Khiops can be operated in batch mode via the command line, allowing users to launch the tool from a shell session or integrate it with various programming languages such as C, C++, Java, Python, and Matlab.

Key command-line features include:

  • recording a session into an output scenario file,

  • replaying a session from an input scenario file,

  • advanced control through parameterized scenarios combined with JSON parameter files.

Khiops Command Line Options

Usage: khiops [OPTIONS], or khiops_coclustering [OPTIONS]

Available options are:

  • -e <file>: store logs in the file

  • -b: batch mode, with no GUI

  • -i <file>: replay commands stored in the file

  • -j <file>: json file used to set replay parameter

  • -o <file>: record commands in the file

  • -O <file>: same as -o option, but without replay

  • (-r <string>:<string>)...: search and replace in the command file

  • -p <file>: stores last progression messages

  • -v: print version

  • -s: print system information

  • -h: print help

Examples

khiops -e log.txt

khiops -o scenario.txt

khiops -i scenario.txt -r less:more -r 70:90

In the first example all the logs are stored in the file log.txt.

In the second example, khiops records all user interactions in the file scenario.txt.

In the last example, khiops replays all user interactions stored in the file scenario.txt after having replaced 'less' by 'more' and '70' by '90'.

Standard Use of Scenarios

Scenarios can easily be recorded and replayed using Khiops or Khiops coclustering applications. Using the search and replace feature, they can be made more generic for seamless integration with any programming langaguage.

Recording a Scenario

Start by opening a command shell to enable launching Khiops via the command line. On Windows, this can be done by selecting the Shell Khiops option from the Khiops menu, accessible through the Start button.

To record a scenario file using Khiops GUI: khiops –o my_script._kh.

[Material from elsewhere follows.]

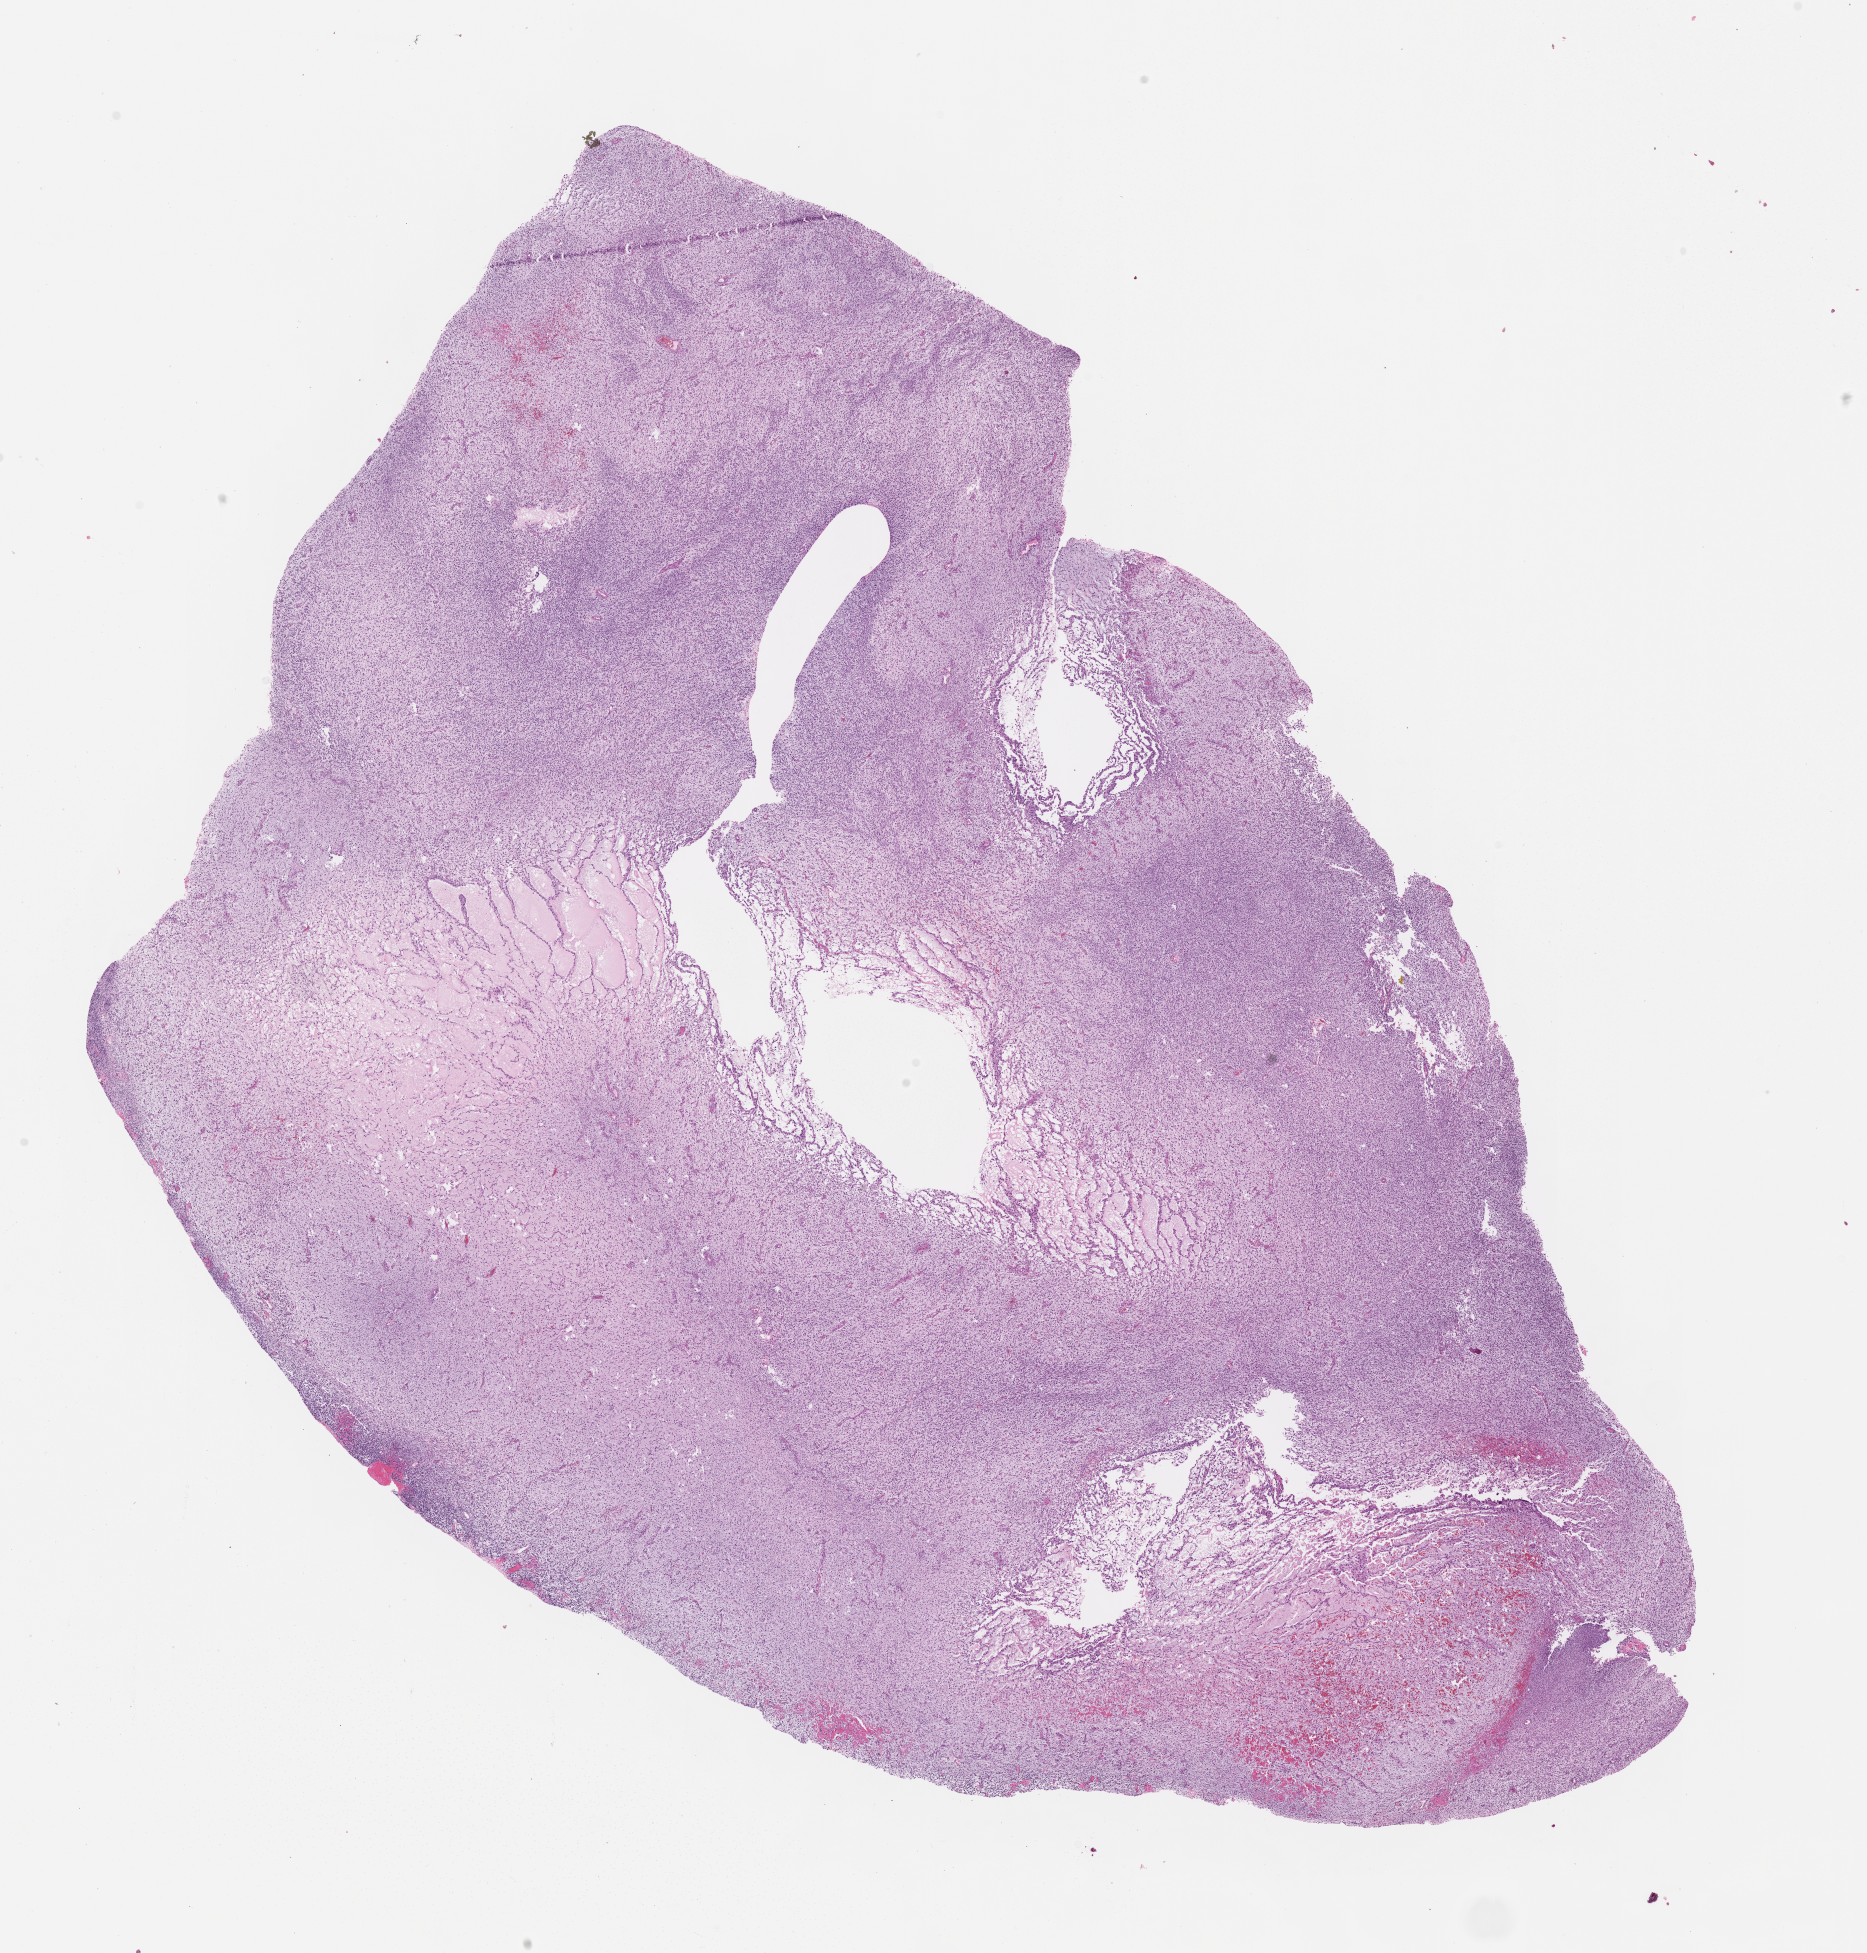
Digitized haematoxylin and eosin-stained section of tumor tissue — a low-resolution overview of the entire scanned area, about 15.1 x 15.8 mm; formalin-fixed, paraffin-embedded (FFPE) tissue; sample anatomic site: abdomen. Patient: female, age 3.2 years at diagnosis.
• stage (as recorded): 4
• metastatic status at presentation (as recorded): metastatic
• diagnosis: rhabdomyosarcoma; histological classification: embryonal rhabdomyosarcoma
• primary site (case record): abdominal Wall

This command launches the Khiops GUI, and all user interactions, such as entering data into fields or initiating actions via menus or buttons, are recorded into the scenario file. Each interaction is recorded using an internal tool key, the field value, and a comment prefixed by // that references the GUI label or action associated with the interaction.

Example

For example, to train a classifier on the Iris dataset available in the samples (see Khiops Guide):

  • Click on the Open sub-menu of the Data dictionary menu

  • Choose the dictionary file (extentions .kdic): C:\Users\Public\khiops_data\samples\Iris\Iris.kdic

  • Enter the name the dictionary in the Analysis dictionary field of the Train database pane: Iris

  • Enter the name of the file in the Data table file field of the Train database pane: C:\Users\Public\khiops_data\samples\Iris\Iris.txt

  • Click on the Detect file format button for automatic format detection

  • Enter the name of the variable to predict in the Target variable field of the Parameters pane

  • Click on the Train model button

  • Close the tool

You obtain the following scenario file

// -> Khiops
ClassManagement.OpenFile       // Open...

// -> Open
ClassFileName C:\Users\Public\khiops_data\samples\Iris\Iris.kdic  // Dictionary file
OK                             // Open
// <- Open

TrainDatabase.ClassName Iris   // Analysis dictionary
TrainDatabase.DatabaseSpec.Data.DatabaseFiles.List.Key  // List item selection
TrainDatabase.DatabaseSpec.Data.DatabaseFiles.DataTableName 
    C:\Users\Public\khiops_data\samples\Iris\Iris.txt  // Data table file
TrainDatabase.DatabaseSpec.Data.DatabaseFormatDetector.DetectFileFormat   // Detect file format
AnalysisSpec.TargetAttributeName Class  // Target variable
ComputeStats                   // Train model

Exit                           // Close
// <- Khiops

// -> Khiops
OK                             // Yes
// <- Khiops

Replaying a Scenario

To replay a scenario file from a Khiops shell: khiops –i my_script._kh

Alternatively, on Windows, you can replay a scenario by right-clicking the file in File Explorer and choosing Execute Khiops Script.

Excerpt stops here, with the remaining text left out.